Using standard numpy broadcasting:

In [222]: a[:,:,None]*a[:,None,:]                                               
Out[222]: 
array([[[  0,   0,   0],
        [  0,   1,   2],
        [  0,   2,   4]],

       [[  9,  12,  15],
        [ 12,  16,  20],
        [ 15,  20,  25]],

       [[ 36,  42,  48],
        [ 42,  49,  56],
        [ 48,  56,  64]],

       [[ 81,  90,  99],
        [ 90, 100, 110],
        [ 99, 110, 121]],

       [[144, 156, 168],
        [156, 169, 182],
        [168, 182, 196]]])
In [223]: _.shape                                                               
Out[223]: (5, 3, 3)

einsum was mentioned:

In [224]: np.einsum('ij,ik->ijk',a,a).shape                                     
Out[224]: (5, 3, 3)

The broadcasting works by:

(5,3) => (5,3,1) and (5,1,3) => (5,3,3)

Noneindexing is like your reshape(5,3,1), adding a dimension.

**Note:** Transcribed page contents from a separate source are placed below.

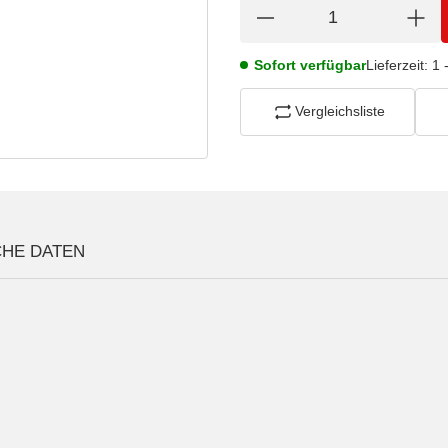
Sofort verfügbar
Lieferzeit:
1 
Vergleichsliste
CHE DATEN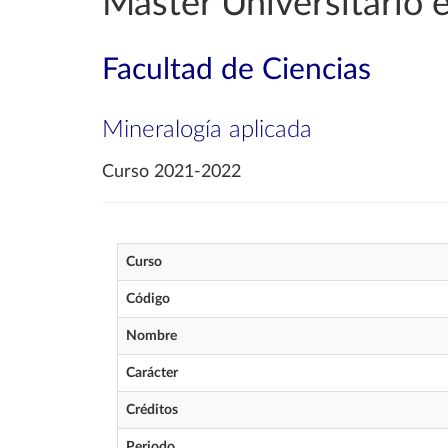
Máster Universitario 
Facultad de Ciencias
Mineralogía aplicada
Curso 2021-2022
Curso
Código
Nombre
Carácter
Créditos
Periodo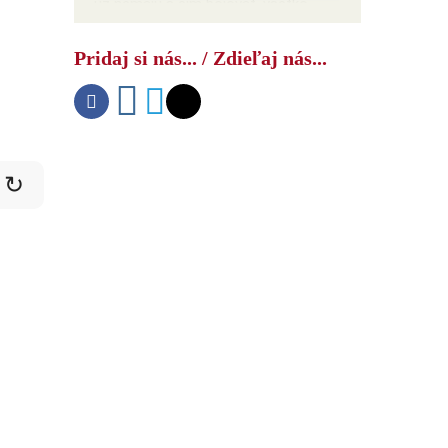
už nemajú s čím bojovať, všetko
minuli na Irán – hanebné čísla hovoria
samé za seba
Pridaj si nás... / Zdieľaj nás...
↻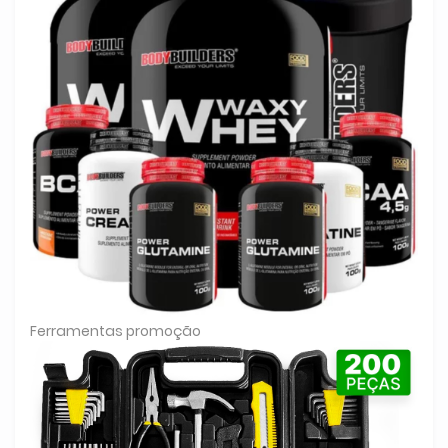
Ferramentas promoção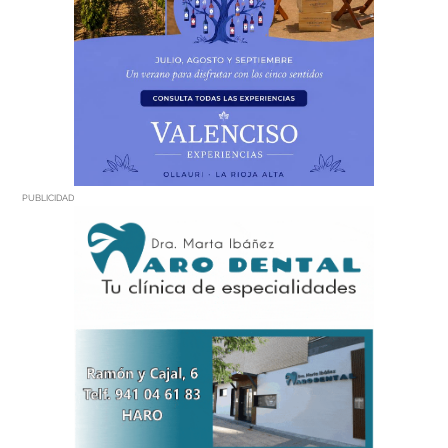
PUBLICIDAD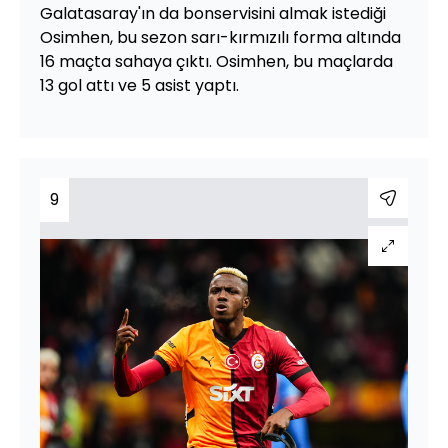
Galatasaray'ın da bonservisini almak istediği
Osimhen, bu sezon sarı-kırmızılı forma altında
16 maçta sahaya çıktı. Osimhen, bu maçlarda
13 gol attı ve 5 asist yaptı.
9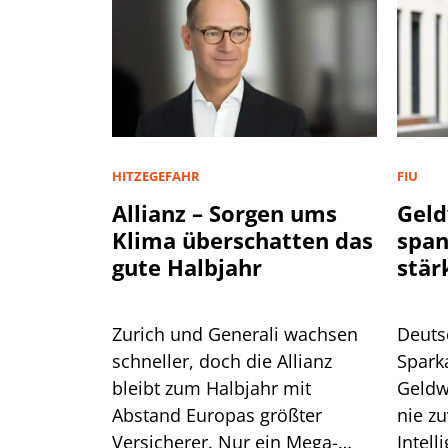
HITZEGEFAHR
FIU
Allianz – Sorgen ums
Geld
Klima überschatten das
spa
gute Halbjahr
stär
Zurich und Generali wachsen
Deuts
schneller, doch die Allianz
Spark
bleibt zum Halbjahr mit
Geldw
Abstand Europas größter
nie zu
Versicherer. Nur ein Mega-
Intell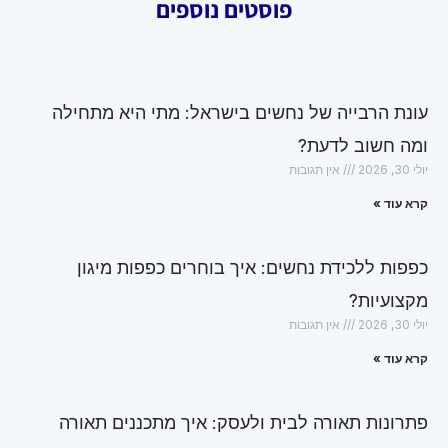
פוסטים נוספים
עונת הרבייה של נחשים בישראל: מתי היא מתחילה
ומה חשוב לדעת?
יולי 30, 2026
אין תגובות
קרא עוד »
כפפות ללכידת נחשים: איך בוחרים כפפות מיגון
מקצועיות?
יולי 30, 2026
אין תגובות
קרא עוד »
פתרונות תאורה לבית ולעסק: איך מתכננים תאורה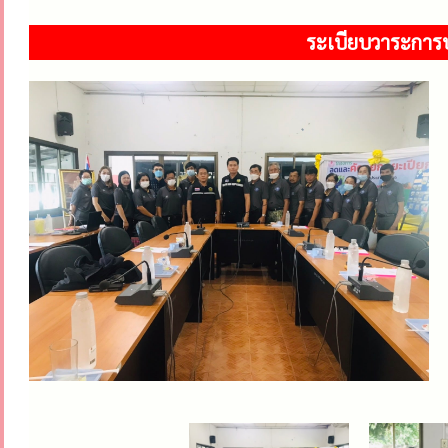
ระเบียบวาระการ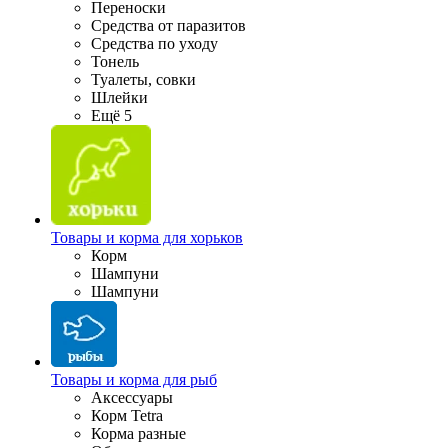
Переноски
Средства от паразитов
Средства по уходу
Тонель
Туалеты, совки
Шлейки
Ещё 5
Товары и корма для хорьков
Корм
Шампуни
Шампуни
Товары и корма для рыб
Аксессуары
Корм Tetra
Корма разные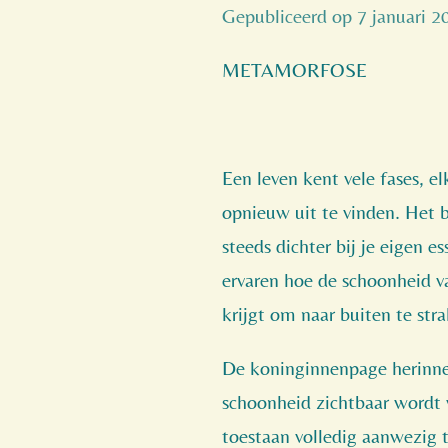
Gepubliceerd op 7 januari 
METAMORFOSE
Een leven kent vele fases, e
opnieuw uit te vinden. Het 
steeds dichter bij je eigen e
ervaren hoe de schoonheid va
krijgt om naar buiten te str
De koninginnenpage herinne
schoonheid zichtbaar wordt
toestaan volledig aanwezig te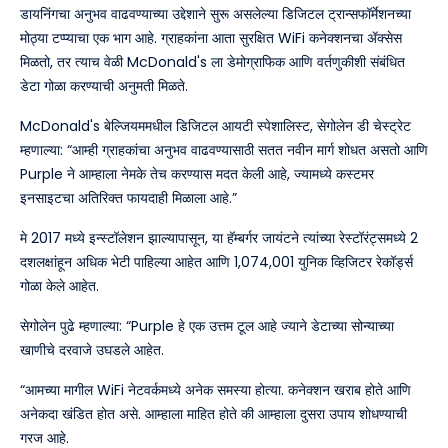
डायनिंगचा अनुभव वाढवण्याच्या उद्देशाने सुरू असलेल्या डिजिटल ट्रान्सफॉर्मेशनच्या
मोठ्या टप्प्याचा एक भाग आहे. ग्राहकांना आता सुरक्षित WiFi कनेक्शनचा ॲक्सेस
मिळतो, तर त्याच वेळी McDonald's ला डेमोग्राफिक आणि वर्तणुकीशी संबंधित
डेटा गोळा करण्याची अनुमती मिळते.
McDonald's बेल्जियममधील डिजिटल आयटी स्पेशालिस्ट, सेगोलेन डी चेस्ट्रेट
म्हणाल्या: “आम्ही ग्राहकांचा अनुभव वाढवण्यासाठी सतत नवीन मार्ग शोधत असतो आणि
Purple ने आम्हाला नेमके तेच करण्यास मदत केली आहे, ज्यामध्ये कस्टमर
इनसाइटचा अतिरिक्त फायदाही मिळाला आहे.”
मे 2017 मध्ये इन्स्टॉलेशन झाल्यापासून, या हॅम्बर्गर जायंटने त्यांच्या रेस्टॉरंट्समध्ये 2
दशलक्षांहून अधिक भेटी पाहिल्या आहेत आणि 1,074,001 युनिक व्हिजिटर रेकॉर्ड्स
गोळा केले आहेत.
सेगोलेन पुढे म्हणाल्या: “Purple हे एक उत्तम टूल आहे ज्याने डेटाच्या सोन्याच्या
खाणीचे दरवाजे उघडले आहेत.
“आमच्या मागील WiFi नेटवर्कमध्ये अनेक समस्या होत्या. कनेक्शन खराब होते आणि
अनेकदा खंडित होत असे. आम्हाला माहित होते की आम्हाला दुसरा उपाय शोधण्याची
गरज आहे.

In broadcasting size 1 dimensions match the corresponding dimension of the other array(s). reshape is cheap; use it freely.

tensordot is not well named; the 'tensor' means it can work with larger than 2d (but then all of numpy can do that). 'dot' refers to the dot product, the contraction. With einsum and matmul/@ tensordot isn't needed. And never worked for creating higher dimensional arrays.